- ACTION ITEM:
Using the data below, copy every line that contains the word "être".

::: GIVEN INFORMATION

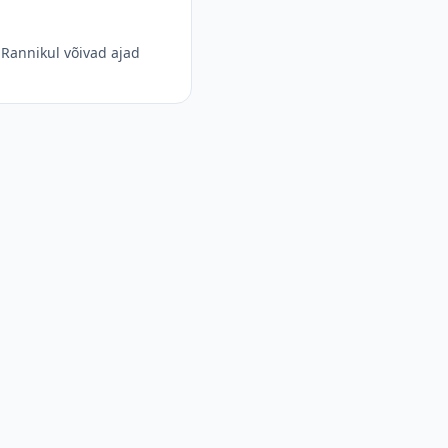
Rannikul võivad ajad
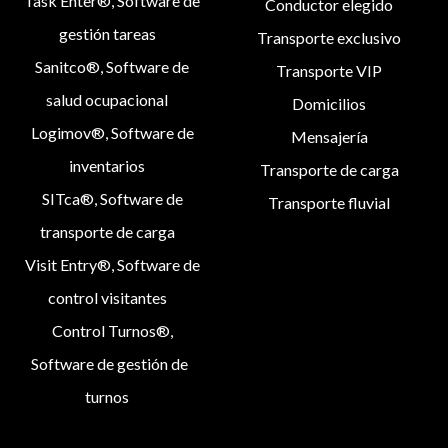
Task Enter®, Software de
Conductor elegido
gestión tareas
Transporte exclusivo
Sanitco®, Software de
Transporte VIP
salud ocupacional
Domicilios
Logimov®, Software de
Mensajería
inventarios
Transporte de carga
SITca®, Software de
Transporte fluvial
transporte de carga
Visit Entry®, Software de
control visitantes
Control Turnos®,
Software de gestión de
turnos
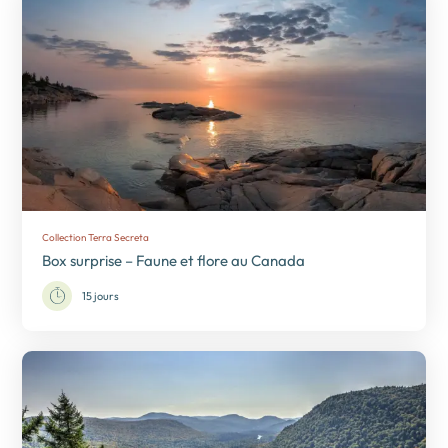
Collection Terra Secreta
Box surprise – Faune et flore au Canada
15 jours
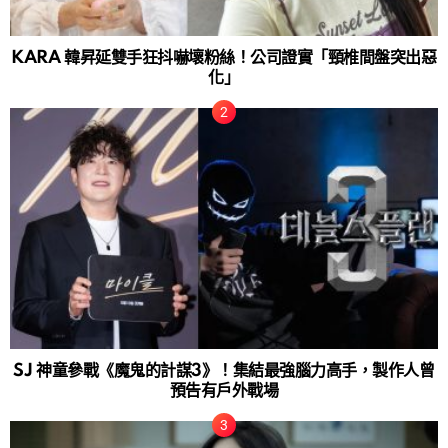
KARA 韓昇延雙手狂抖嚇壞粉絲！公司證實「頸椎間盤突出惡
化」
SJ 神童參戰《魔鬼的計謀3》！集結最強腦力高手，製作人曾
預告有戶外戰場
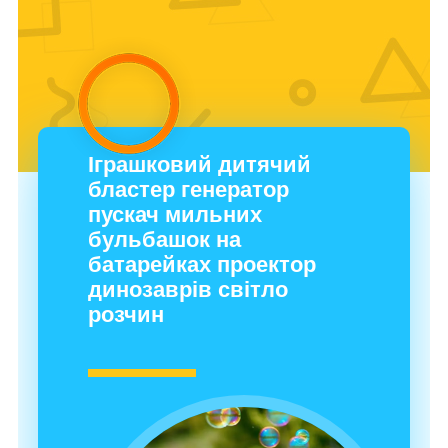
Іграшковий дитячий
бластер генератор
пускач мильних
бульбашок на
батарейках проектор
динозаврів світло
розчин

::::::
::: GIVEN INFORMATION

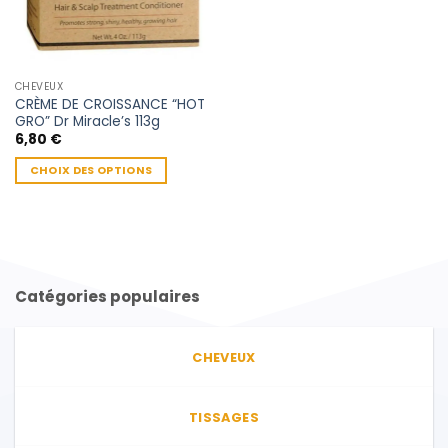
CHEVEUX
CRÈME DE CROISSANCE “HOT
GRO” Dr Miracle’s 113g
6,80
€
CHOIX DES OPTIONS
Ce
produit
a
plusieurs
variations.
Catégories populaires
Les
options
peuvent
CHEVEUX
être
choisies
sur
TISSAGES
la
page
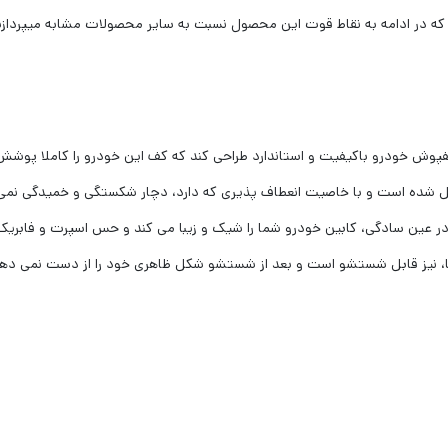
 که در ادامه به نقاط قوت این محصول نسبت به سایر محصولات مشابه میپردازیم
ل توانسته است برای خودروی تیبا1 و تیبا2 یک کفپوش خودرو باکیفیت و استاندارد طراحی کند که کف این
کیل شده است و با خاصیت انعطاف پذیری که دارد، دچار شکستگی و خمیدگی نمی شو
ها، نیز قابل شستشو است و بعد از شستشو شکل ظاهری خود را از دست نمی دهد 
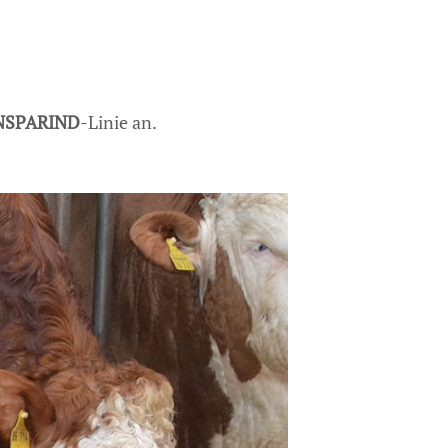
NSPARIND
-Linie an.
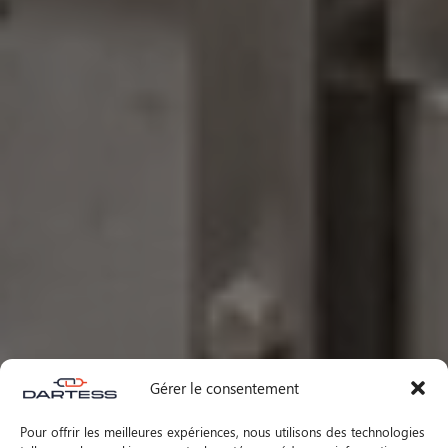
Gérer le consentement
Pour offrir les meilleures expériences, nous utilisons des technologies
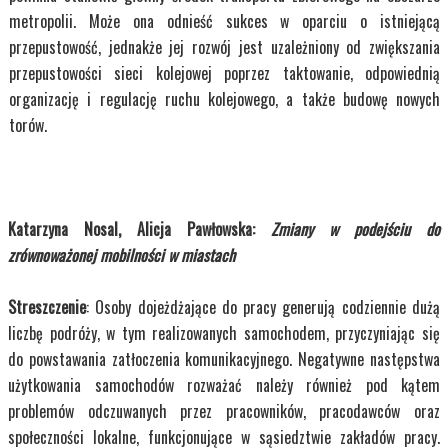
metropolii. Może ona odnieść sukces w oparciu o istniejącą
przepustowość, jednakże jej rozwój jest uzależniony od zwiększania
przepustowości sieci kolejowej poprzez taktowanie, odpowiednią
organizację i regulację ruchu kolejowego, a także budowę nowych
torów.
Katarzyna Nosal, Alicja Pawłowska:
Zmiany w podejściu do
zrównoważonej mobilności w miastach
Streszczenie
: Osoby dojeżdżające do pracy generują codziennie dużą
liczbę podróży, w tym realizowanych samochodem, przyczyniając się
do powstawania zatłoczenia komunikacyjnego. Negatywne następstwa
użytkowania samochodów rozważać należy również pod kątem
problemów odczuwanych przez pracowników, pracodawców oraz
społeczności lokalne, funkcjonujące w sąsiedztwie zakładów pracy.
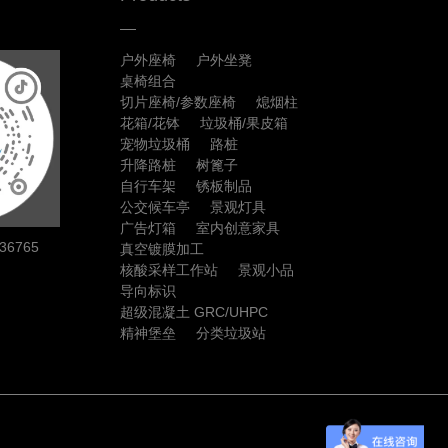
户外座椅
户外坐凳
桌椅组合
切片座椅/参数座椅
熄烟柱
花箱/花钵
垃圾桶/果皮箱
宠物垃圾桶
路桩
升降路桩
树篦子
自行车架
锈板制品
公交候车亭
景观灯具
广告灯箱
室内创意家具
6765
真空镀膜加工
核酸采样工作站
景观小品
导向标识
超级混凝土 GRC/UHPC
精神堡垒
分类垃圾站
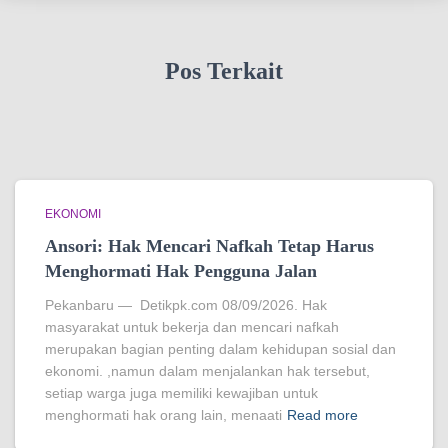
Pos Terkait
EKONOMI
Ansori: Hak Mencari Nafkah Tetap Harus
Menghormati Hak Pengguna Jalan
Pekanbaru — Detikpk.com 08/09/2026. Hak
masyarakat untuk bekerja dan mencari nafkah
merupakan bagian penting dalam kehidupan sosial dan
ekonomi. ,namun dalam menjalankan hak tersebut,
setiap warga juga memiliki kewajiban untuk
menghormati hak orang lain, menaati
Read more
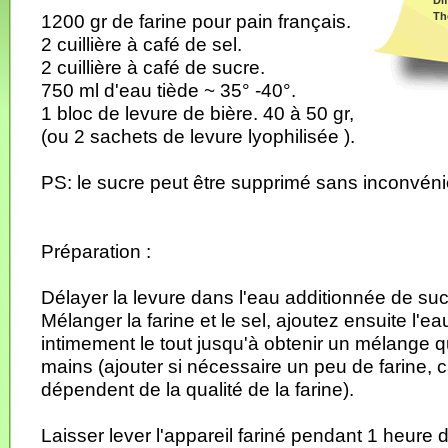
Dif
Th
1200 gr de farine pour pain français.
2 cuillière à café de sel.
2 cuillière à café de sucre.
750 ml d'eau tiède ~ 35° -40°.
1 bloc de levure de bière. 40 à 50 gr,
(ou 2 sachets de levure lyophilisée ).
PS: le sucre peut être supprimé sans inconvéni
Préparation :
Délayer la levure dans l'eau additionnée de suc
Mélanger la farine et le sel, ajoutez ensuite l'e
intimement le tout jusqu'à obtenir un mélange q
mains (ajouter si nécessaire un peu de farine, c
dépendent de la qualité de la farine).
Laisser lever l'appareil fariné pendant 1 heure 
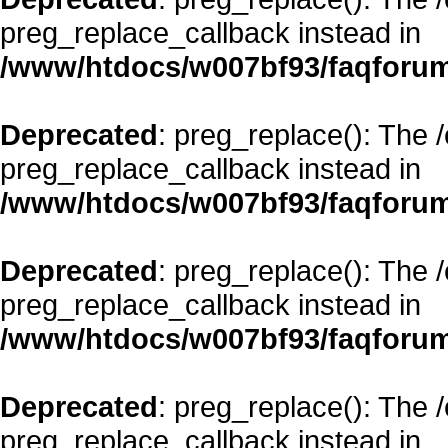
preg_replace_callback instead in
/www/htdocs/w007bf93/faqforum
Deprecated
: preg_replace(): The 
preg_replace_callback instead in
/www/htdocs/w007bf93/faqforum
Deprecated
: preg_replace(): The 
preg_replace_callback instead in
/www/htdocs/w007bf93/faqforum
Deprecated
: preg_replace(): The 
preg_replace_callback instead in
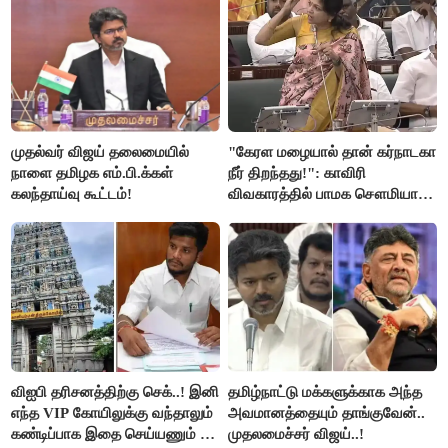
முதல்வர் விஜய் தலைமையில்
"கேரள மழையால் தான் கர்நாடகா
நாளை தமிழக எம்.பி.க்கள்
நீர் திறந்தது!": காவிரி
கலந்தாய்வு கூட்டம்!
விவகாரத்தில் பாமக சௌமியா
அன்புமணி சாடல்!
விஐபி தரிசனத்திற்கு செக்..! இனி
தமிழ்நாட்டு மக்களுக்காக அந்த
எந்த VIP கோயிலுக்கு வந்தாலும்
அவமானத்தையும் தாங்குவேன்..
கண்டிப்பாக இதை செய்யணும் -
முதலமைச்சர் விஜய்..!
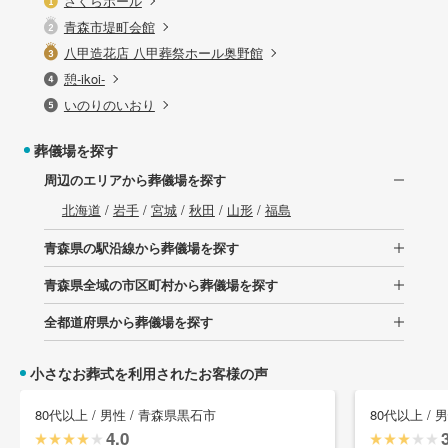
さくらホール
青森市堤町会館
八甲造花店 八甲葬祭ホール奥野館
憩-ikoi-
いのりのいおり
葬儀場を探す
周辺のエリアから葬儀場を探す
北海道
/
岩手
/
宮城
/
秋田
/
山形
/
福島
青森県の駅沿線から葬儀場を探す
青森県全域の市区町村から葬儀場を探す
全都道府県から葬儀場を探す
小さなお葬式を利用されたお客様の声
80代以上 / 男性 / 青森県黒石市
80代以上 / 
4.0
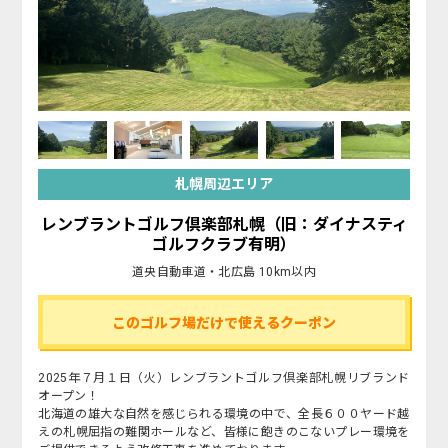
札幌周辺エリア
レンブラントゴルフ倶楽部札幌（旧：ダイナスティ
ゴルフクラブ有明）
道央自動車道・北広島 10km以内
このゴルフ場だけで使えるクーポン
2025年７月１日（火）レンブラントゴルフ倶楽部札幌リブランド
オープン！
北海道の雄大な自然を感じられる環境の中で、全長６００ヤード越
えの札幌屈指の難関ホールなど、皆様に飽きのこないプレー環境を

::::::

- EXERCISE RESPONSE:
être
PS: le sucre peut être supprimé sans inconvéni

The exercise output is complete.